“…to sleep, perchance to dream…”

(The title is of course from Shakespeare’s Hamlet. Same for the last sentence in the post. One of the all-time great bits of writing, IMHO. (Shakespeare, not me.))

Picture above is from a particularly nice sunset in Cabo.

Sleep is a pretty important part of staying healthy, and my sleep habits are sub-optimal. I’m up a lot at night – I’m what’s called a bimodal, biphasic or bifurcated sleeper, with two fairly deep sleep periods each night interrupted by a period of wakefulness. There’s some evidence that this is normal and even helpful to creativity and stress relief, but most sleep specialists say a monophasic sleep (one long period each night) is the best for health.

But that’s not what got me thinking about sleep. My wife and I are opposites in many ways, including sleep. I need to go to bed early and typically wake early; she’s a night owl and likes to sleep in. My big revelation of late is yet another difference – I drop into a deep sleep quickly and effortlessly, and my sleep is lighter after a few hours.

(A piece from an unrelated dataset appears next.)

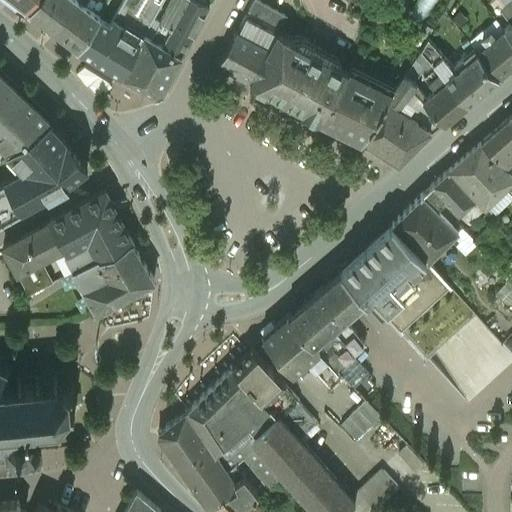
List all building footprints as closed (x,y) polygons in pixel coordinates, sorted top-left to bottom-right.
[(31,0),(52,16),(64,0),(31,0)] [(64,0),(52,16),(77,35),(100,2),(96,0),(64,0)] [(115,0),(113,4),(110,9),(100,2),(77,35),(121,61),(144,20),(155,0),(115,0)] [(163,0),(163,1),(195,17),(204,0),(163,0)] [(273,0),(269,9),(251,0),(245,0),(237,16),(218,49),(248,65),(283,1),(282,0),(273,0)] [(273,0),(251,0),(269,9),(273,0)] [(195,17),(163,1),(160,5),(161,5),(151,24),(181,41),(182,42),(195,17)] [(338,42),(301,23),(292,25),(277,18),(286,2),(283,1),(248,65),(248,66),(250,67),(251,68),(269,77),(269,78),(270,78),(282,84),(282,85),(283,85),(289,88),(290,89),(302,95),(302,96),(303,96),(316,103),(317,104),(318,103),(347,56),(340,52),(338,42)] [(502,16),(495,6),(490,10),(498,20),(502,16)] [(511,9),(502,16),(511,29),(511,9)] [(498,20),(477,39),(497,63),(511,50),(511,29),(502,16),(498,20)] [(151,24),(144,20),(121,61),(155,82),(160,80),(181,41),(151,24)] [(444,50),(430,33),(425,43),(437,56),(444,50)] [(445,66),(420,37),(417,41),(422,47),(419,50),(425,56),(422,62),(434,76),(422,86),(431,96),(443,109),(465,90),(444,66),(445,66)] [(477,39),(464,50),(462,47),(456,52),(459,54),(445,66),(444,66),(465,90),(497,63),(477,39)] [(392,79),(347,56),(318,103),(356,123),(362,124),(387,88),(392,79)] [(0,96),(20,78),(0,59),(0,96)] [(392,79),(387,88),(397,95),(415,71),(404,62),(399,69),(395,75),(392,79)] [(399,69),(393,66),(390,71),(395,75),(399,69)] [(20,78),(0,96),(0,125),(9,134),(48,106),(49,106),(20,78)] [(397,95),(387,88),(362,124),(397,148),(428,117),(397,95)] [(443,109),(431,96),(426,101),(436,114),(443,109)] [(511,106),(510,104),(481,128),(508,155),(511,151),(511,106)] [(48,106),(9,134),(17,145),(23,154),(65,125),(48,106)] [(67,126),(32,149),(33,150),(52,176),(86,152),(66,125),(67,126)] [(481,128),(448,156),(482,191),(483,192),(491,199),(498,192),(490,183),(505,169),(511,162),(511,159),(508,155),(481,128)] [(17,145),(10,150),(16,160),(23,155),(23,154),(17,145)] [(7,146),(0,150),(0,165),(2,169),(16,160),(10,150),(7,146)] [(2,169),(0,169),(0,178),(11,199),(52,176),(33,150),(16,160),(2,169)] [(482,191),(448,156),(423,179),(422,179),(421,180),(435,193),(444,186),(457,199),(458,199),(475,214),(492,200),(491,199),(483,192),(482,191)] [(103,176),(49,205),(50,207),(3,233),(28,280),(72,256),(130,226),(104,177),(103,177),(103,176)] [(0,204),(11,199),(0,178),(0,204)] [(421,180),(391,210),(427,247),(457,215),(435,193),(421,180)] [(427,247),(391,210),(339,256),(365,284),(368,280),(426,346),(476,301),(427,247)] [(511,242),(484,213),(473,223),(501,252),(511,242)] [(130,226),(72,256),(77,265),(96,297),(154,265),(130,226)] [(339,256),(305,285),(329,314),(338,306),(342,304),(365,284),(339,256)] [(511,263),(494,280),(505,291),(511,284),(511,263)] [(305,285),(287,300),(312,329),(322,320),(329,314),(305,285)] [(287,300),(285,301),(286,302),(263,321),(292,357),(312,341),(313,351),(331,371),(342,361),(335,353),(326,344),(319,336),(312,329),(287,300)] [(362,328),(345,308),(344,309),(342,311),(338,306),(329,314),(342,329),(350,339),(362,328)] [(329,314),(322,320),(324,323),(328,320),(340,331),(342,329),(329,314)] [(187,391),(242,333),(229,320),(174,378),(187,391)] [(340,331),(326,344),(335,353),(350,339),(342,329),(340,331)] [(285,368),(251,332),(231,353),(270,392),(270,391),(277,399),(290,413),(298,423),(316,407),(313,404),(297,387),(299,385),(284,368),(285,368)] [(352,341),(337,355),(354,373),(369,359),(352,341)] [(0,437),(6,437),(12,441),(12,443),(14,445),(15,442),(23,441),(24,444),(26,442),(25,440),(30,434),(32,434),(33,433),(38,432),(41,429),(40,424),(37,421),(32,421),(32,420),(30,421),(26,418),(26,413),(39,412),(40,419),(44,418),(44,412),(55,410),(58,416),(62,414),(58,408),(67,399),(74,401),(75,397),(68,395),(67,382),(73,378),(71,374),(65,378),(55,370),(57,363),(53,362),(51,369),(39,370),(39,363),(34,363),(35,370),(21,372),(21,365),(16,365),(16,372),(4,373),(4,369),(7,369),(6,359),(11,356),(9,353),(5,356),(0,353),(0,352),(2,349),(0,347),(0,437)] [(231,353),(187,396),(215,438),(248,411),(256,405),(270,392),(231,353)] [(364,385),(340,408),(356,425),(379,401),(364,385)] [(215,438),(187,396),(159,418),(158,422),(207,493),(237,473),(227,457),(215,438)] [(254,419),(249,424),(256,432),(262,438),(290,413),(277,399),(261,413),(254,419)] [(260,409),(256,405),(248,411),(254,419),(261,413),(260,409)] [(290,413),(262,438),(281,461),(299,481),(328,456),(298,423),(290,413)] [(249,424),(222,445),(228,455),(242,443),(256,432),(249,424)] [(423,448),(407,431),(397,440),(398,441),(399,440),(414,456),(413,456),(413,457),(423,448)] [(262,438),(256,432),(242,443),(243,444),(266,473),(277,464),(281,461),(262,438)] [(266,473),(243,444),(234,451),(258,480),(266,473)] [(282,511),(253,484),(258,480),(234,451),(227,457),(237,473),(207,493),(223,507),(228,511),(282,511)] [(381,455),(351,481),(354,485),(369,501),(397,472),(381,455)] [(328,456),(299,481),(310,495),(313,498),(325,511),(354,485),(351,481),(328,456)] [(295,484),(277,464),(271,469),(267,472),(284,492),(295,484)] [(177,511),(136,477),(117,511),(177,511)] [(369,501),(354,485),(348,492),(362,508),(369,501)] [(0,511),(19,511),(24,499),(26,497),(24,495),(23,495),(20,492),(20,491),(19,489),(16,489),(16,490),(0,491),(0,511)] [(83,511),(38,491),(28,511),(83,511)] [(325,511),(313,498),(306,504),(310,510),(314,507),(318,511),(325,511)]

Kathryn is (surprise) the opposite. She struggles to go to sleep, sleeps lightly for hours and then drops into a deep sleep sometime in the early morning.

And now that I’m retired, I dream a lot more. Or at least I remember my dreams much more often. And that’s a lot of fun. I often wake and relive the dream, sorting though its typical weirdness and wondering what it means. Perhaps when I was working I had to rush into my morning schedule so quickly and thoroughly that I brushed the dream memories aside. But I like this better. My dreams are pleasant and quirky, and it’s a part of life I’m happy to rediscover.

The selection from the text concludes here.